Stored data entries:

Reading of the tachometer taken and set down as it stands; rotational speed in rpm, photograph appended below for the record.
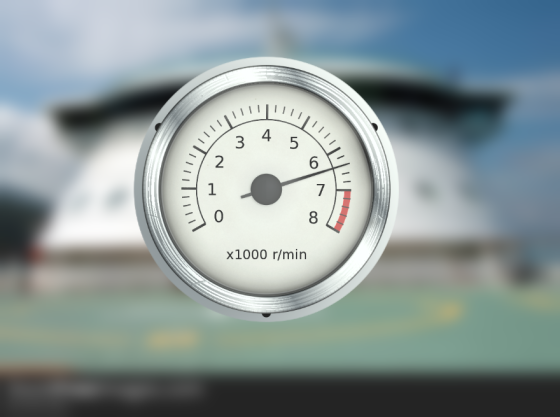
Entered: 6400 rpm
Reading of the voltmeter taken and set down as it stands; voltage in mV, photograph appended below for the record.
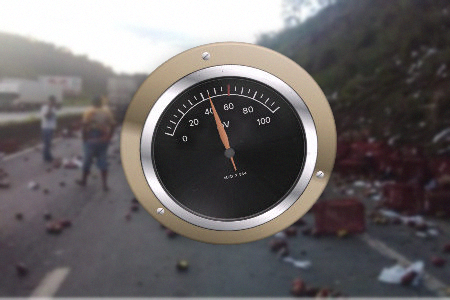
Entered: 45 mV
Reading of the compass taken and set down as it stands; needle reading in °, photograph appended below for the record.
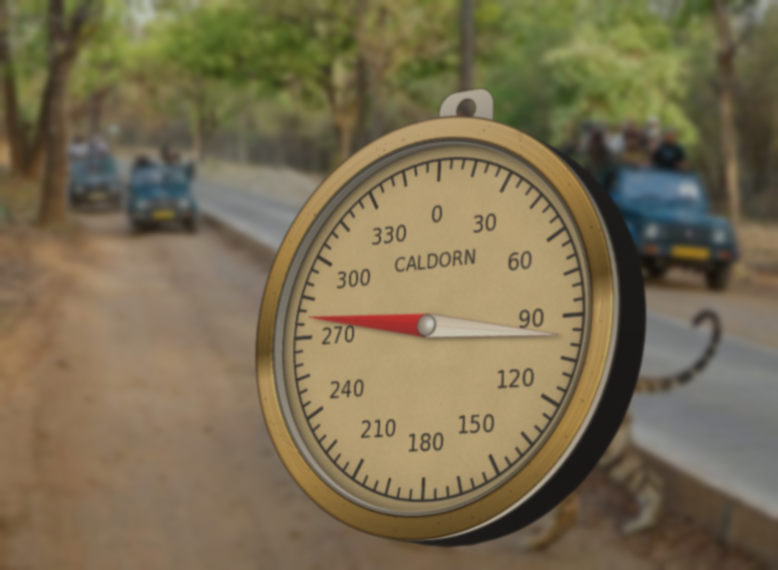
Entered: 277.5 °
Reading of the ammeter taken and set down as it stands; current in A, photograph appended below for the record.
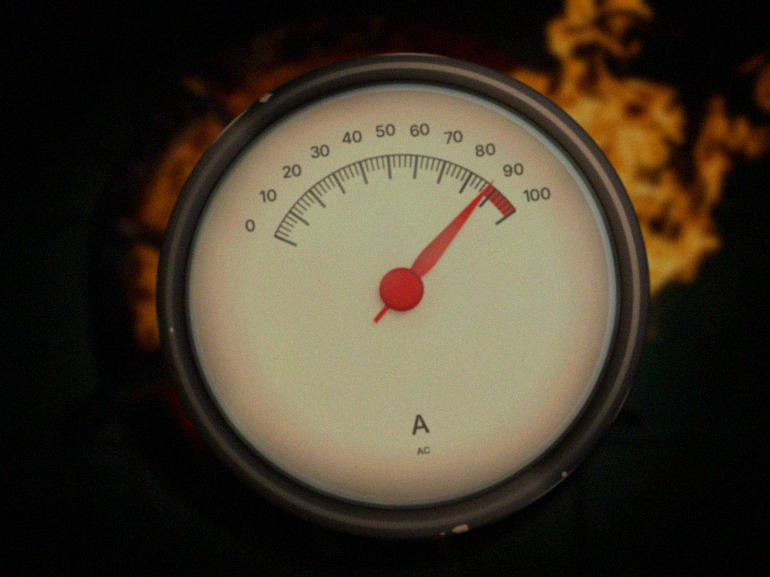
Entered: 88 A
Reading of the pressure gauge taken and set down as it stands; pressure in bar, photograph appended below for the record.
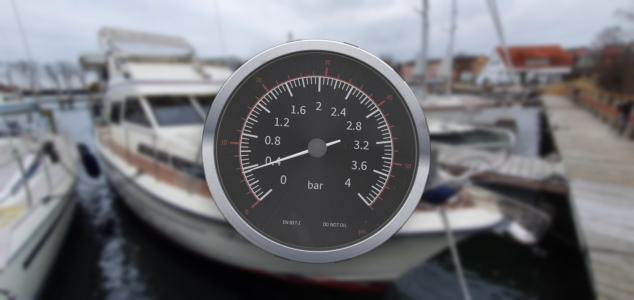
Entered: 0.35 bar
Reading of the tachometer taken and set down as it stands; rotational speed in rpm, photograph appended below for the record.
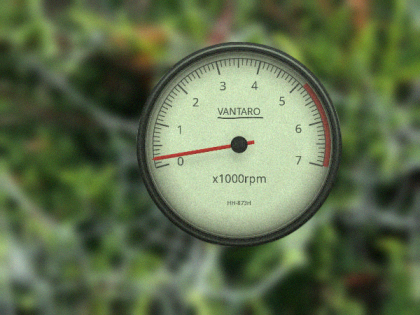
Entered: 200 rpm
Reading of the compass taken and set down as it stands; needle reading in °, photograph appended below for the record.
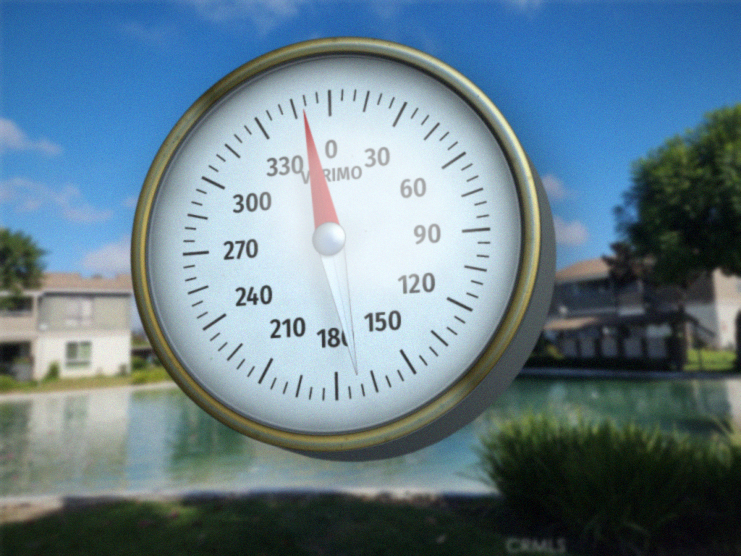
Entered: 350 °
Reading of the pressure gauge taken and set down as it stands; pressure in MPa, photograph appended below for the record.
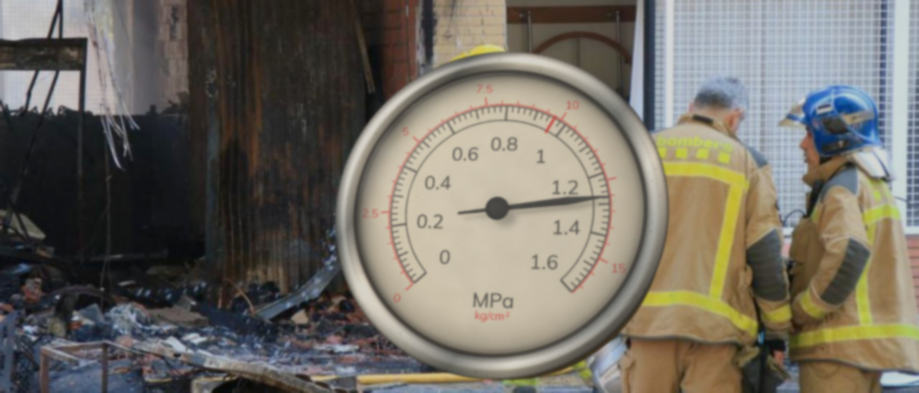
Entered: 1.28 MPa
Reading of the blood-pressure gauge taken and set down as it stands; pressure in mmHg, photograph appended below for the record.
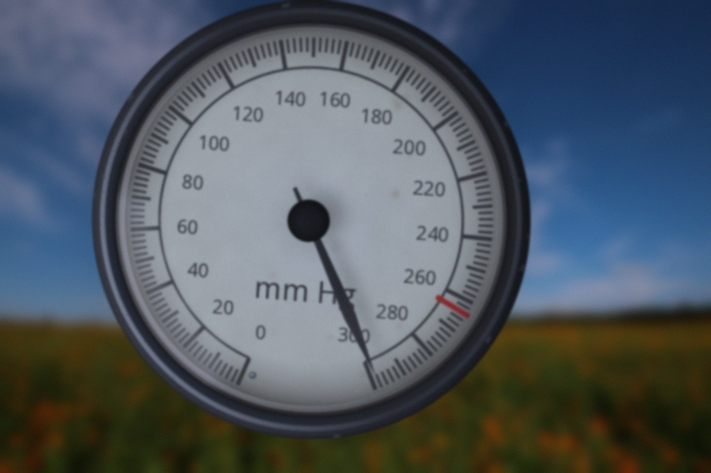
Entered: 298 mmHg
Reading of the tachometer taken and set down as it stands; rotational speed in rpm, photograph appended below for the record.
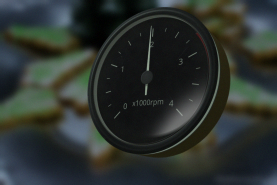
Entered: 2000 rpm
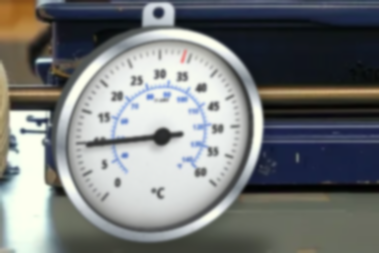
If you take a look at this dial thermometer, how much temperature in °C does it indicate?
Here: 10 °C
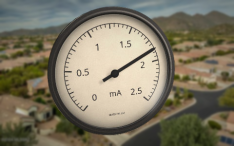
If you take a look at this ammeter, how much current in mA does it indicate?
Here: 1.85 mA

* * *

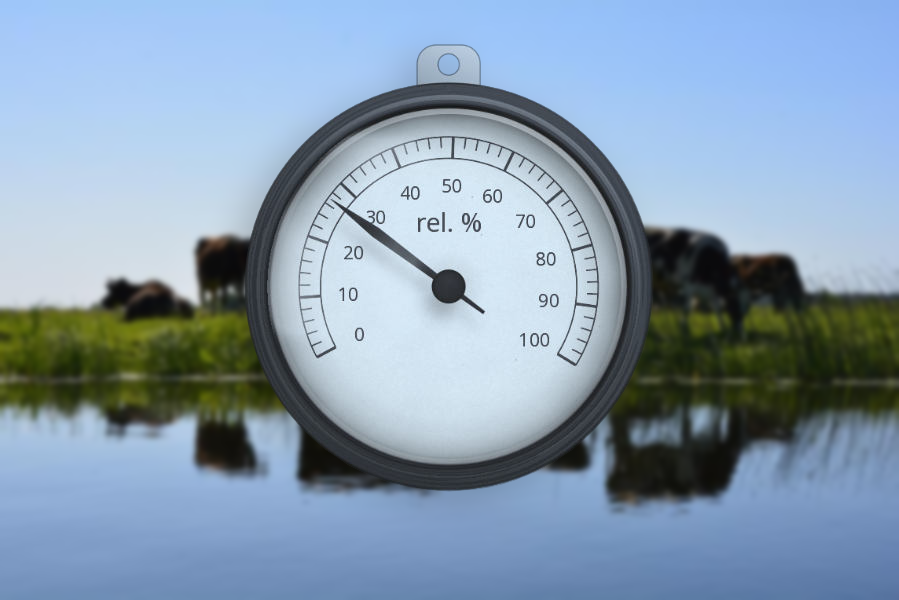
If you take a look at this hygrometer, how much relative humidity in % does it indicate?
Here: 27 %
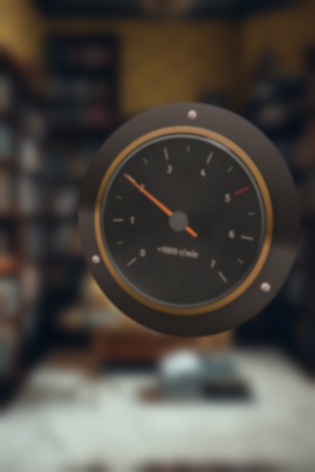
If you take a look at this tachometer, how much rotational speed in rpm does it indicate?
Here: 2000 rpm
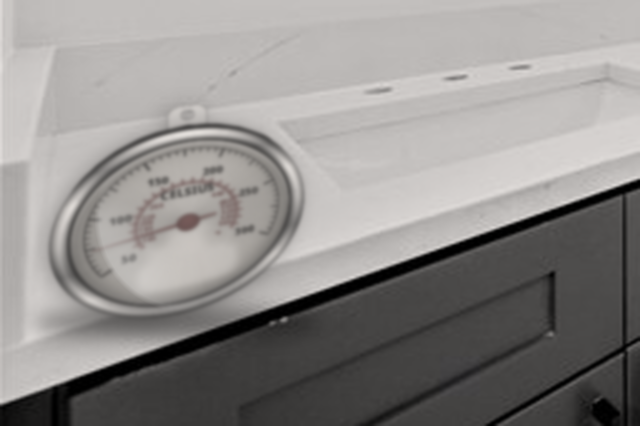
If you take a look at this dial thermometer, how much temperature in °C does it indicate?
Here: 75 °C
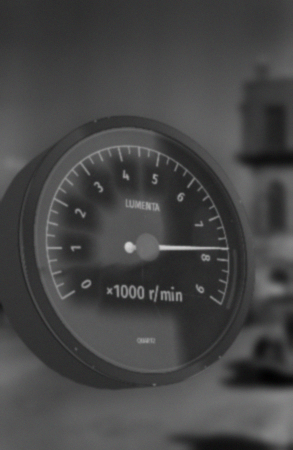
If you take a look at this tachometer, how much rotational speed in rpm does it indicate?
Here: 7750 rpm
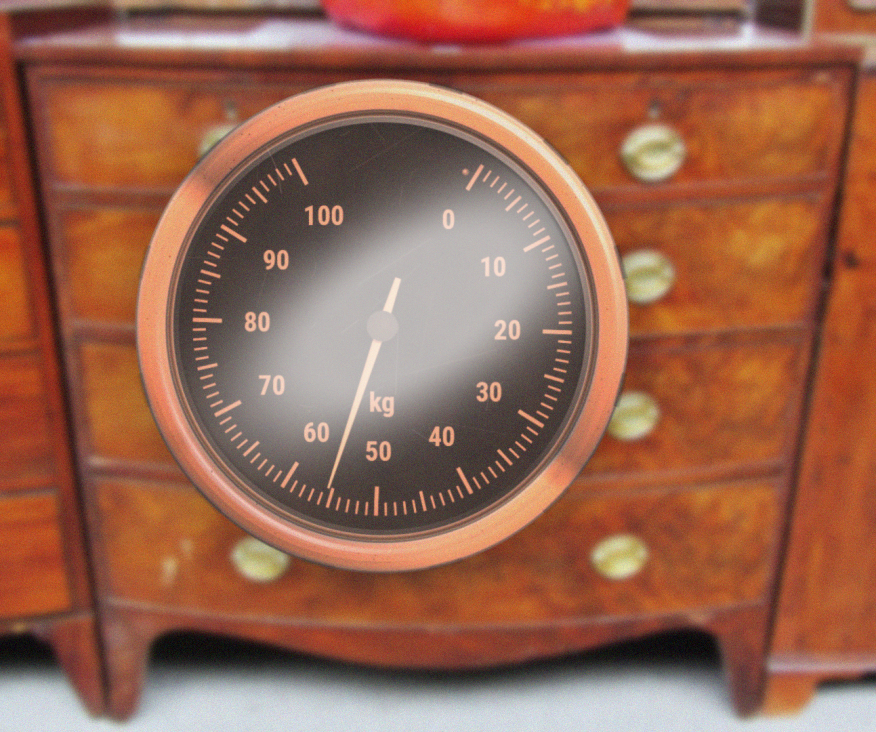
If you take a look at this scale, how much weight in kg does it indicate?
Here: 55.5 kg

--

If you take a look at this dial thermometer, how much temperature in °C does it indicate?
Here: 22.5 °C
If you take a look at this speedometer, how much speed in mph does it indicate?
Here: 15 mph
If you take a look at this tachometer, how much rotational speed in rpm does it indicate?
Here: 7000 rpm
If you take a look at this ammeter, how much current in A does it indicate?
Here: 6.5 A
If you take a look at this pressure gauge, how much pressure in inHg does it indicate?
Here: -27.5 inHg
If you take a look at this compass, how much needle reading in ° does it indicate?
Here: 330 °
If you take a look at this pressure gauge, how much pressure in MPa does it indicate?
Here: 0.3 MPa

PROMPT
Locate each line in the entries above that contains the string "inHg", and copy those lines.

TASK OUTPUT
If you take a look at this pressure gauge, how much pressure in inHg does it indicate?
Here: -27.5 inHg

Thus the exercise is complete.